__PROBLEM DETAILS__: Swap "common name" for "everyday name" in everything from the start of the listing down to the line containing "genus: Platanthera", and write those lines out again with nothing else changed.

__THE RECORDS__:
══════════════════════════════

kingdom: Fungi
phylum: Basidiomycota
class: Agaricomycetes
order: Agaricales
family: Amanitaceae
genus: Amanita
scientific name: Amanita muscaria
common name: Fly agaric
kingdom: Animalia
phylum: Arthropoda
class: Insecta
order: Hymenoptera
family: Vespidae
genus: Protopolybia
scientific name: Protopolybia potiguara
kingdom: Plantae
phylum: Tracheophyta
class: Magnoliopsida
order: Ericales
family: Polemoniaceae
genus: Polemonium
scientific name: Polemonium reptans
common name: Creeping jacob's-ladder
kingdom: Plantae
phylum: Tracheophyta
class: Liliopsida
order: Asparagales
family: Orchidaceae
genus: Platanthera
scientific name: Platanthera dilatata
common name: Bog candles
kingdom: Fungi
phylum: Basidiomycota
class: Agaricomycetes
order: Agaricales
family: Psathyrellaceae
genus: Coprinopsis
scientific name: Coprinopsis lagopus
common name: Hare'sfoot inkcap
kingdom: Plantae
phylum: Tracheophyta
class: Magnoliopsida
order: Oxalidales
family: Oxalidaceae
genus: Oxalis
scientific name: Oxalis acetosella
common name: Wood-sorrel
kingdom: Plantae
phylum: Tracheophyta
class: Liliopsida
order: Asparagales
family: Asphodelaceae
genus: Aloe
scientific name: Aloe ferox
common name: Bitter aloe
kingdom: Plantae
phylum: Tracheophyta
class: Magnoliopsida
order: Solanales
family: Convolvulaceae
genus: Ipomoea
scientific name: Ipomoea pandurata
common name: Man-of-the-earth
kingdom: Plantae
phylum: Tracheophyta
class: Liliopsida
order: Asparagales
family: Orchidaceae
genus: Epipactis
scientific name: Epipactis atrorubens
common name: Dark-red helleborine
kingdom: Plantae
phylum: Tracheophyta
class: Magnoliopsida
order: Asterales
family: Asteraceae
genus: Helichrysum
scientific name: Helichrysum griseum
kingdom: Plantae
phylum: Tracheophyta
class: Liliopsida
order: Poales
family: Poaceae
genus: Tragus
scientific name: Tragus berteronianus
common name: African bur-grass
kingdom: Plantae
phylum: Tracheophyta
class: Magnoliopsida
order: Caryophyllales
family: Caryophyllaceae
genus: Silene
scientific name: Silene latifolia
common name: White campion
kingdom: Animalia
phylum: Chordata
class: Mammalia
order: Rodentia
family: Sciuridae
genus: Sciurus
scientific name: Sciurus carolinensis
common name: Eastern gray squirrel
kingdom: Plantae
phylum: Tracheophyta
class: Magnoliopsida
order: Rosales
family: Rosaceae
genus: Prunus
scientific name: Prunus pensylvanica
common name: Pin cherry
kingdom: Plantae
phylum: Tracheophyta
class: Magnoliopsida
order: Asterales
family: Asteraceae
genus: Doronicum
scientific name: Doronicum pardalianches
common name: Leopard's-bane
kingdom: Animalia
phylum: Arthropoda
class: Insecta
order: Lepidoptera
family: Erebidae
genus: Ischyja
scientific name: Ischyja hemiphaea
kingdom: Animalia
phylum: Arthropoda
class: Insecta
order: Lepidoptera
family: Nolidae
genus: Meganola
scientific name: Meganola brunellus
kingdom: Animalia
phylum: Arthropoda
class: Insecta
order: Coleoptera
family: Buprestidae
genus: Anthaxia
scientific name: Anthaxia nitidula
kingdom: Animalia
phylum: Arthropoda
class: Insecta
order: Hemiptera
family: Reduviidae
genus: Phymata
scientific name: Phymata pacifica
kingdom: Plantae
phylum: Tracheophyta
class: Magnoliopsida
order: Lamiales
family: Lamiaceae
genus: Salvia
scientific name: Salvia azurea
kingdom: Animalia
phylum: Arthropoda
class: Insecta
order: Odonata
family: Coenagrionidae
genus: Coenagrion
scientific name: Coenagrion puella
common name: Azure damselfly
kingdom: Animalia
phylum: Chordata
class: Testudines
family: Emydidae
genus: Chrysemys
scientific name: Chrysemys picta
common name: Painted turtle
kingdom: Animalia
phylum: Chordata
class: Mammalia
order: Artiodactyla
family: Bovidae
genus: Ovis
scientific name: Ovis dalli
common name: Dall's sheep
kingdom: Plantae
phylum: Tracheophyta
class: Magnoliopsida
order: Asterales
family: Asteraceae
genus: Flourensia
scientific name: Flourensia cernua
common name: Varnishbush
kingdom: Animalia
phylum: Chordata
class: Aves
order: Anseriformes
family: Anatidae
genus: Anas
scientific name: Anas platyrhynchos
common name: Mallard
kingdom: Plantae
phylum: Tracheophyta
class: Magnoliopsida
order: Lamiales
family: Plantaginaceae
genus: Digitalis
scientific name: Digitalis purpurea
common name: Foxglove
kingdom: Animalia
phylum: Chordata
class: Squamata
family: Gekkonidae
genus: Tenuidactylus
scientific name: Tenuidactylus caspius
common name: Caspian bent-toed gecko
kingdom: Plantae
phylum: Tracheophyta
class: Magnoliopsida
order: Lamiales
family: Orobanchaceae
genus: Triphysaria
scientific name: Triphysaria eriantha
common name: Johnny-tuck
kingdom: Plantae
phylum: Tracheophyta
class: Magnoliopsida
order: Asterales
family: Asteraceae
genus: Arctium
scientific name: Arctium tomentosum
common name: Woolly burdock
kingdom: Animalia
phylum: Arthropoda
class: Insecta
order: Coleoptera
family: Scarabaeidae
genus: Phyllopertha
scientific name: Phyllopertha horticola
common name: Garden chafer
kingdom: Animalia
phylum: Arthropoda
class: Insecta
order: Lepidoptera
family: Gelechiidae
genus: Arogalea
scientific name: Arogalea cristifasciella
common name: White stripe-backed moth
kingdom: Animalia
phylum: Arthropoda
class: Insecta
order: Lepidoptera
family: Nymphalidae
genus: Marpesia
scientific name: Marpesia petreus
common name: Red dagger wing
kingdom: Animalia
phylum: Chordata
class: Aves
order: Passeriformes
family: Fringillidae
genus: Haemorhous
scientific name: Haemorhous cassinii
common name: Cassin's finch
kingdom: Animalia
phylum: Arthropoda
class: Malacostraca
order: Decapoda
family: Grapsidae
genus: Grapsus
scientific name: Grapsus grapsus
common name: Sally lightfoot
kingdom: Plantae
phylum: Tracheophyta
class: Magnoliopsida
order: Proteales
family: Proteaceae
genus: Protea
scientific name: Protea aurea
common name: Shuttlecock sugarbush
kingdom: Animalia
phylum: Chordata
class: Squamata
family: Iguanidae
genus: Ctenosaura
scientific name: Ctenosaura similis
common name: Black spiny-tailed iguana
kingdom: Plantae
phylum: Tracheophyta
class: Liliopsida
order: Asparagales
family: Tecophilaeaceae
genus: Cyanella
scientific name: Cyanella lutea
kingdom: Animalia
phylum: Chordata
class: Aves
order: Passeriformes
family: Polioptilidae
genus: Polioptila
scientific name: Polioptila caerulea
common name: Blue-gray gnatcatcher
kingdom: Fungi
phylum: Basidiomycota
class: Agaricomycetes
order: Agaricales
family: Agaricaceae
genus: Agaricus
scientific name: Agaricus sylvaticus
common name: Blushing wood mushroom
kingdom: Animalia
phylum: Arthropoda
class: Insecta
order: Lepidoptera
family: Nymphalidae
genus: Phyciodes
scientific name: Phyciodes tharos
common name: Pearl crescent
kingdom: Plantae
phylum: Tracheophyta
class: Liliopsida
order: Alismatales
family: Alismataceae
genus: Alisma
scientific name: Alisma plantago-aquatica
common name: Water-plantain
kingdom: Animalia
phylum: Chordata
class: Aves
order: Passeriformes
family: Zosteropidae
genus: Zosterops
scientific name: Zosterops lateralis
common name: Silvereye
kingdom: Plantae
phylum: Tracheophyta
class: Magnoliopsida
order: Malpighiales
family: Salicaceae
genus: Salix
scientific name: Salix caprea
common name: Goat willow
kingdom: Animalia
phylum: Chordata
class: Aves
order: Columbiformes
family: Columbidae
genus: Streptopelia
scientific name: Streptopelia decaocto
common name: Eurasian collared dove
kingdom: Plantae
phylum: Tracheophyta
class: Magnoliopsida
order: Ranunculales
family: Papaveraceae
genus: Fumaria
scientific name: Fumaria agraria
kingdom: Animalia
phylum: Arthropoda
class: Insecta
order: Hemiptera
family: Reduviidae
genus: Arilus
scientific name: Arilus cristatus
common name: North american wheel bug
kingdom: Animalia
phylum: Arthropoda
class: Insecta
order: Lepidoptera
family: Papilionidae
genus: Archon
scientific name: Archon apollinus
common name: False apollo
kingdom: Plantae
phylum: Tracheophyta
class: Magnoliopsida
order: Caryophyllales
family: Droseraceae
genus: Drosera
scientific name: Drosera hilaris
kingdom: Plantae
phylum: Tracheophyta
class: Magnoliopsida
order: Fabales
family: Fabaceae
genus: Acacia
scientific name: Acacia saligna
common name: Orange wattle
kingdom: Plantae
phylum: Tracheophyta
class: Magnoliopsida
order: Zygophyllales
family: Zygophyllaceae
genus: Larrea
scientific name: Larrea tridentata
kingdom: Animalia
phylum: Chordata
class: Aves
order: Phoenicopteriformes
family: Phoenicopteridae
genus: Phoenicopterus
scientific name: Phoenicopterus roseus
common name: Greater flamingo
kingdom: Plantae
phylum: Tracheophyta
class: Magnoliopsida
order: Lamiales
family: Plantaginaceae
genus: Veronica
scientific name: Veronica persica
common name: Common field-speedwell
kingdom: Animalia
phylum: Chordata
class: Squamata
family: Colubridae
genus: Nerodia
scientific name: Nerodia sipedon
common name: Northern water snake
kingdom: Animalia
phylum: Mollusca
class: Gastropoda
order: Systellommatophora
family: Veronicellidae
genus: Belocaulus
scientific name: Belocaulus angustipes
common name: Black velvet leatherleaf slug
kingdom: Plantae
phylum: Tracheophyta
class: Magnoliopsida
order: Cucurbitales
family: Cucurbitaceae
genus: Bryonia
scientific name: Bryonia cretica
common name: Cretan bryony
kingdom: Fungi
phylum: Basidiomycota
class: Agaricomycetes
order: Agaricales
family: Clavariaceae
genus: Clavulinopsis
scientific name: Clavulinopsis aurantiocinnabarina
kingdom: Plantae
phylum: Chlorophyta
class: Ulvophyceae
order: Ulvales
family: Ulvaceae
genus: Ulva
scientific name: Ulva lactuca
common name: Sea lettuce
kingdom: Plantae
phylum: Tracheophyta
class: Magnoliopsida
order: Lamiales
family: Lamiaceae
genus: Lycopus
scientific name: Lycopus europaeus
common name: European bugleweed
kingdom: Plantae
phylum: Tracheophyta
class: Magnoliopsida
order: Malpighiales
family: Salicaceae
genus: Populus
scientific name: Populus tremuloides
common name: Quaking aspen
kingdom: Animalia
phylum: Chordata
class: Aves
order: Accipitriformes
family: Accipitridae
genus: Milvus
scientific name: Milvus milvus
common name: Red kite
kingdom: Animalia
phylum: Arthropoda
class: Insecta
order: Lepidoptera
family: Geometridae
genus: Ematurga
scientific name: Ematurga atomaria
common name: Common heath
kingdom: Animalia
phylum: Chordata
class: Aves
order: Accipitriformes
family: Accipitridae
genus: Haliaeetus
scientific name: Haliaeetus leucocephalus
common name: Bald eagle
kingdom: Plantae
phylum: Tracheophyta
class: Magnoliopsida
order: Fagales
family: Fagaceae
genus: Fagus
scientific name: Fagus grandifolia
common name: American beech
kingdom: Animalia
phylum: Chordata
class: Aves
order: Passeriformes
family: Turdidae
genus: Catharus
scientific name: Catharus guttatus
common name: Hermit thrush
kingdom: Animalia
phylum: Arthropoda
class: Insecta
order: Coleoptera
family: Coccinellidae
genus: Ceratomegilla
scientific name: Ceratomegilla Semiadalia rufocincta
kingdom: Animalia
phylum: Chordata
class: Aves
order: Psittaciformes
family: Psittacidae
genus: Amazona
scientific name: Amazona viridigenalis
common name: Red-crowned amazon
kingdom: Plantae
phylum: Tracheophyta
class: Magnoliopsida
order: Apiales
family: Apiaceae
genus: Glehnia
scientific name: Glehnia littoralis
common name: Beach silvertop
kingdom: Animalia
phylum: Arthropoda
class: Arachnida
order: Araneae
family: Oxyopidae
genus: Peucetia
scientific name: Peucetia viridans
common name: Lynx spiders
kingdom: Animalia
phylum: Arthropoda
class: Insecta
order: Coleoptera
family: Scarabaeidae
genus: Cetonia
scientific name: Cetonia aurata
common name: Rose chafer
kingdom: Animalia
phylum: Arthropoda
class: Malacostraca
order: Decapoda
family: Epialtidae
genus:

══════════════════════════════

__FULL SOLUTION__:
kingdom: Fungi
phylum: Basidiomycota
class: Agaricomycetes
order: Agaricales
family: Amanitaceae
genus: Amanita
scientific name: Amanita muscaria
everyday name: Fly agaric
kingdom: Animalia
phylum: Arthropoda
class: Insecta
order: Hymenoptera
family: Vespidae
genus: Protopolybia
scientific name: Protopolybia potiguara
kingdom: Plantae
phylum: Tracheophyta
class: Magnoliopsida
order: Ericales
family: Polemoniaceae
genus: Polemonium
scientific name: Polemonium reptans
everyday name: Creeping jacob's-ladder
kingdom: Plantae
phylum: Tracheophyta
class: Liliopsida
order: Asparagales
family: Orchidaceae
genus: Platanthera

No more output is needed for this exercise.